(Challenges)
• 1. Name every non-hydrocarbon component that the text below on the gas compressibility factor says natural gases may contain.
• 2. Summarize the text below on the gas compressibility factor in two sentences.

---------- Text segment

Gas compressibility factor is necessary in most natural gas engineering calculations. The most common sources of z-factor values are experimental measurements, equation of state and empirical correlations. There are more than twenty correlations available with two variables for calculating the z-factor from fitting Standing-Katz chart values in EOS or through fitting technique. The theory of corresponding states dictates that the Z-factor can be uniquely defined as function of reduced pressure and temperature. Natural gases frequently contain material other than hydrocarbon components, such as nitrogen, carbon dioxide and hydrogen sulfide. Hydrocarbon gases are classified as sweet or sour depending on the hydrogen sulfide content. Both sweet and sour gases may contain nitrogen, carbon dioxide or both. The compositions of most natural gases are hydrocarbon of the same family (paraffin hydrocarbons), so the correlation of this type is possible but containing non-hydrocarbon on the gases, make the prediction difficult. This paper focuses on evaluating the correlations which calculate gas compressibility factor for natural gas reservoirs contains non-hydrocarbon components. It is found that gas pseudo-critical temperature decreases with the increase of N₂ and H₂S. Also, it is observed that in the tested gas reservoirs which contain C₇₊ by Stewart Mixing Rules and Kay’s there are some deviation on z factor between two methods that became negligible by using the correction method for non-hydrocarbon.

--------------------
---------- Data rows

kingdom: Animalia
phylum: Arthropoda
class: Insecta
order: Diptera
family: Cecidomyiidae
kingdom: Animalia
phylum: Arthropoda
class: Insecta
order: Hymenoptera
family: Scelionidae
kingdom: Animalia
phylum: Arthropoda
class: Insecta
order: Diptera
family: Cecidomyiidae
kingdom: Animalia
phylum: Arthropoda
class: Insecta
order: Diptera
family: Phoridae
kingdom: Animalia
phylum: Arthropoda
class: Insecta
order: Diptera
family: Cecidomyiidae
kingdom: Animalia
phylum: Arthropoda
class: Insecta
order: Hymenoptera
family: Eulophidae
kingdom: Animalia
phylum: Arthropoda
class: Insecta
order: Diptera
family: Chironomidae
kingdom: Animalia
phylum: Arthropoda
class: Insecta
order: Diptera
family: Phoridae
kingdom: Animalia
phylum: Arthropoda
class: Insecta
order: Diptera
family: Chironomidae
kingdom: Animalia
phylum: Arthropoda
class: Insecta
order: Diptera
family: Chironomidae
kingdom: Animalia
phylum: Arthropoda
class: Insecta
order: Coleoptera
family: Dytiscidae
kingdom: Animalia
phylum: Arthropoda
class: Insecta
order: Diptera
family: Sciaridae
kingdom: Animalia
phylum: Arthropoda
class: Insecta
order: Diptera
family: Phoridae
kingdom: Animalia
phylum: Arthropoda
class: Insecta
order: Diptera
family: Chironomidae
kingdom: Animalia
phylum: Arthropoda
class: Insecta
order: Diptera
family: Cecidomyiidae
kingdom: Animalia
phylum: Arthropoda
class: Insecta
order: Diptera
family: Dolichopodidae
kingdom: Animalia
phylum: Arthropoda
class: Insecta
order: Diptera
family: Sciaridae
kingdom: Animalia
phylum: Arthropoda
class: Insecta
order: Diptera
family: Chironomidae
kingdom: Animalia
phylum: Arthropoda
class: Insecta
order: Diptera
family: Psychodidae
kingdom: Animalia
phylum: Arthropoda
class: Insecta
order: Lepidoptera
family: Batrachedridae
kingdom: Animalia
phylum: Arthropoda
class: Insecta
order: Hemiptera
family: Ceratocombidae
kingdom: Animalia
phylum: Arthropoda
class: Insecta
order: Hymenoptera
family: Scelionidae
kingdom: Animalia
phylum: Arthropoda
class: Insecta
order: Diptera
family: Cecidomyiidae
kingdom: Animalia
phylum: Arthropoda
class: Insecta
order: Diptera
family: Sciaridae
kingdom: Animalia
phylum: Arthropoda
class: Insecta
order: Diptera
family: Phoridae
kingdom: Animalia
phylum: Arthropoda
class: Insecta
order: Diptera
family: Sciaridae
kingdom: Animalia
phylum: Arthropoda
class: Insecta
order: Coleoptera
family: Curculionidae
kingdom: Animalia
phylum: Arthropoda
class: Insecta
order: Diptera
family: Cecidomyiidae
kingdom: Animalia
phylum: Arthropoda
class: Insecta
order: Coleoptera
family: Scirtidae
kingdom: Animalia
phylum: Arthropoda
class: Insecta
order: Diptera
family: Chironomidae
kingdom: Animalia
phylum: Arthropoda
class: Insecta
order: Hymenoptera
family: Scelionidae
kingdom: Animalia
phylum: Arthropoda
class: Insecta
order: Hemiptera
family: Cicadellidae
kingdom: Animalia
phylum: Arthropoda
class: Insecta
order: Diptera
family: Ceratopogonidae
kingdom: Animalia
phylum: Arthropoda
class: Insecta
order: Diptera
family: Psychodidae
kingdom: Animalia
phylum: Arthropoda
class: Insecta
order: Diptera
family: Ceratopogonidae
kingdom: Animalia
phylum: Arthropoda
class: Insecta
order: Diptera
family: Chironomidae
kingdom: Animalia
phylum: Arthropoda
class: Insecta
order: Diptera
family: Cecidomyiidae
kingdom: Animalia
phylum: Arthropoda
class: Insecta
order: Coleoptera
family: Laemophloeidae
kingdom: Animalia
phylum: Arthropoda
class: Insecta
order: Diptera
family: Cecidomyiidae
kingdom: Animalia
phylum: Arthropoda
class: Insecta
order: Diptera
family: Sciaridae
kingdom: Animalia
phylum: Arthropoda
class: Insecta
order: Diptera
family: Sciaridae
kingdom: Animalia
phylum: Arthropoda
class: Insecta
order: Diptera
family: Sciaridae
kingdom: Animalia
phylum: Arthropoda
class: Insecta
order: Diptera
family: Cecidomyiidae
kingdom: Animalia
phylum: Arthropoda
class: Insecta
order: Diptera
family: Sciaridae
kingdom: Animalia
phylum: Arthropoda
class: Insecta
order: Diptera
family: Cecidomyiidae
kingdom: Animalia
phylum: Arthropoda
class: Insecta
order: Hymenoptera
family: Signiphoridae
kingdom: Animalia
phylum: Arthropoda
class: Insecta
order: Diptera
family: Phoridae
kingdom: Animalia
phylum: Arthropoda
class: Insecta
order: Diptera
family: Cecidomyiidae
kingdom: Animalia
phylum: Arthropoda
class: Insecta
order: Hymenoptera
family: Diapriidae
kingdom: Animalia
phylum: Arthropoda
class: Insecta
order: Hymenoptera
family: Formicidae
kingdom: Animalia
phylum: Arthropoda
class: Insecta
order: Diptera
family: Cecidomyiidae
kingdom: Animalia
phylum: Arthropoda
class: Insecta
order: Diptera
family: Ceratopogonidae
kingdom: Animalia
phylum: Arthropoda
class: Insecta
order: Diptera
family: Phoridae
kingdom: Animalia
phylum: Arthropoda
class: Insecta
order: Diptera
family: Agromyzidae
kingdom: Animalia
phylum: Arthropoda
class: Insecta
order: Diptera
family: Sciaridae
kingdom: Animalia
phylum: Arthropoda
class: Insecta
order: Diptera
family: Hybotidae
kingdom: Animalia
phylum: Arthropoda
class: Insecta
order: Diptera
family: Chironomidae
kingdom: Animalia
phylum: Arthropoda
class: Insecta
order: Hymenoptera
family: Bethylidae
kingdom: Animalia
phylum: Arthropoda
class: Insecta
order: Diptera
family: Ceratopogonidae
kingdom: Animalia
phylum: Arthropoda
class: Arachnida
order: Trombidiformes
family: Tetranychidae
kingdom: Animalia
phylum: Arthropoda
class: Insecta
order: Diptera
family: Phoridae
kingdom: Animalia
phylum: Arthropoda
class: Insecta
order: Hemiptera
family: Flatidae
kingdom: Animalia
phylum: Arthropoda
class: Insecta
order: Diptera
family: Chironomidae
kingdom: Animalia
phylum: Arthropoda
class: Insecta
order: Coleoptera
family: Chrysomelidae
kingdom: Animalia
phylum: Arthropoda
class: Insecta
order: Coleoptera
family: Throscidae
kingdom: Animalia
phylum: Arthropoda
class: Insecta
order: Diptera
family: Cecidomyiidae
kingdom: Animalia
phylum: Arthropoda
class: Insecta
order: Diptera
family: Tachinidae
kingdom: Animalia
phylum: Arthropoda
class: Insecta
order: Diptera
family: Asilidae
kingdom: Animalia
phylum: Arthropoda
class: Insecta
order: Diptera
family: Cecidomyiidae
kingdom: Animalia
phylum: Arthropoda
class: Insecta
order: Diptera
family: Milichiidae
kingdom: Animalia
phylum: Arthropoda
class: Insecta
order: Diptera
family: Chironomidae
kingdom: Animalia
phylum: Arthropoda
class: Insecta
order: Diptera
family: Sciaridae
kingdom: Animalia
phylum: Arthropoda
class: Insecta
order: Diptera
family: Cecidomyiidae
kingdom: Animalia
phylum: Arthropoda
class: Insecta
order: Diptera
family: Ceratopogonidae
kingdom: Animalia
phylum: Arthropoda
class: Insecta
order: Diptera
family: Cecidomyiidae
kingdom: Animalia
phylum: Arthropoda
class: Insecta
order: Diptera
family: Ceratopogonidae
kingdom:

--------------------

(Outputs by task)
• 1. Nitrogen, carbon dioxide and hydrogen sulfide.

• 2. The gas compressibility factor, or z-factor, is needed in most natural gas engineering calculations, and it is usually obtained from experimental measurements, equations of state or empirical correlations, though non-hydrocarbon components such as nitrogen, carbon dioxide and hydrogen sulfide make its prediction difficult. The paper evaluates correlations for gas reservoirs that contain such components and finds that pseudo-critical temperature decreases as N₂ and H₂S increase, while deviations between the Stewart Mixing Rules and Kay's method become negligible with a non-hydrocarbon correction.